まあ、言わなくても分かってるとは思うけど。
「今おじいさんとこで暮らしてるんだっけ? おじいさんとはうまくやってる?」
「ええ、まあ。俺、もともとおじいちゃんっ子だから…」
「俺も何度か会ったことあるけど、なかなか渋い人だよね。元気?」
「いえ、3日前に亡くなったんで」
さらっと発した俺の言葉に冴木さんの手がとまる。
顔を上げると、なんともいえない微妙な顔をしてた。
「………冴木さん、詐欺に引っかからないようにしてくださいね?」
俺の心底心配そうな言葉に、冴木さんは騙されたとばかしにため息をついた。
「………そういう冗談はたちが悪いと思うけど」
「ハハ…すみません。

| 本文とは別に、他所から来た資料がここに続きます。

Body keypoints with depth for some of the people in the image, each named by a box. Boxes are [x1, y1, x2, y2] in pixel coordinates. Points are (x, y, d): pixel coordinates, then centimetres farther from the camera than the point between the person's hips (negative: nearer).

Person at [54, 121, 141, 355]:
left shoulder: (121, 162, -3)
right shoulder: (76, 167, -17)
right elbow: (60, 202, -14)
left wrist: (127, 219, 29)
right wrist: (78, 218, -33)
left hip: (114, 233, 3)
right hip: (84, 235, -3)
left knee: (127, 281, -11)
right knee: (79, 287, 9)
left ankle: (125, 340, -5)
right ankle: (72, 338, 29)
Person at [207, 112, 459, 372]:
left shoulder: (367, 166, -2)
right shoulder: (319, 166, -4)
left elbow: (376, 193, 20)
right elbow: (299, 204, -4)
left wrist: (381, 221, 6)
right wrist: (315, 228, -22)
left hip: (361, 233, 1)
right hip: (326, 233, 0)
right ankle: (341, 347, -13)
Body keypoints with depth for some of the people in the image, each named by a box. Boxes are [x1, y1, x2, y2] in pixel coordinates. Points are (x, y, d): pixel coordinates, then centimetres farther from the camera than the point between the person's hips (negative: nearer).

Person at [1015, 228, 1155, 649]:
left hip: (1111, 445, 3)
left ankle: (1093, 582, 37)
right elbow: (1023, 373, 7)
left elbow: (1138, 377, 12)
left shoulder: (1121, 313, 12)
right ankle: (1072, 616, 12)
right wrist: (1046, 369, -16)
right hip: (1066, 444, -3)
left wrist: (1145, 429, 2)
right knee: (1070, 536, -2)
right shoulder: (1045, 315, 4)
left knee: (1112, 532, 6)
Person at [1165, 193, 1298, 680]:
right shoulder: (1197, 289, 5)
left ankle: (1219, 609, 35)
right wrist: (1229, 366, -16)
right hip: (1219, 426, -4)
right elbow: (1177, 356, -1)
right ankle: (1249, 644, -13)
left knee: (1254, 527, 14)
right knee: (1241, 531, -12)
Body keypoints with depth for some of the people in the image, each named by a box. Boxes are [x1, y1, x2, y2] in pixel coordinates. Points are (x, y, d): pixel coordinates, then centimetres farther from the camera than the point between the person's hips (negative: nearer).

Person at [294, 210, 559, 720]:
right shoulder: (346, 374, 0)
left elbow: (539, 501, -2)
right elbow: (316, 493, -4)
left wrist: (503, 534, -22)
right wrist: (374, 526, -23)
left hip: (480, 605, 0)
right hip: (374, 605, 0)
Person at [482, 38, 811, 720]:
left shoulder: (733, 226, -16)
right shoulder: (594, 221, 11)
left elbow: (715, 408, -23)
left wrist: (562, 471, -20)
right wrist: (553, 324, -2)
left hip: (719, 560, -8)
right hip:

じいちゃんなら元気すぎて困ってるくらいですよ」
ちょっと怒ったような表情をしてたけど、すぐに冴木さんは笑って許してくれた。
うん。いい人だ。
きっと女の子にもてるんだろーな。
顔綺麗だし。
全く展開のわからない碁盤に石を置く。
この作業は結構退屈だけど、分かれば少しは面白くなるんだろうか?
ヤシロもトウヤも碁盤に向かうときはすごく真剣な目をしてた。
冴木さんも、試合のときはそうなんだろうか。
「いつから碁、はじめたの?」
いやまだ始めてないです、とはさすがにいえない。
千年前からは論外。
「………月曜からです」
強いて言うならサイと会った時?
俺の言葉に冴木さんは目を丸くした。やっぱりもっとサバを読んでおくべきだったかな?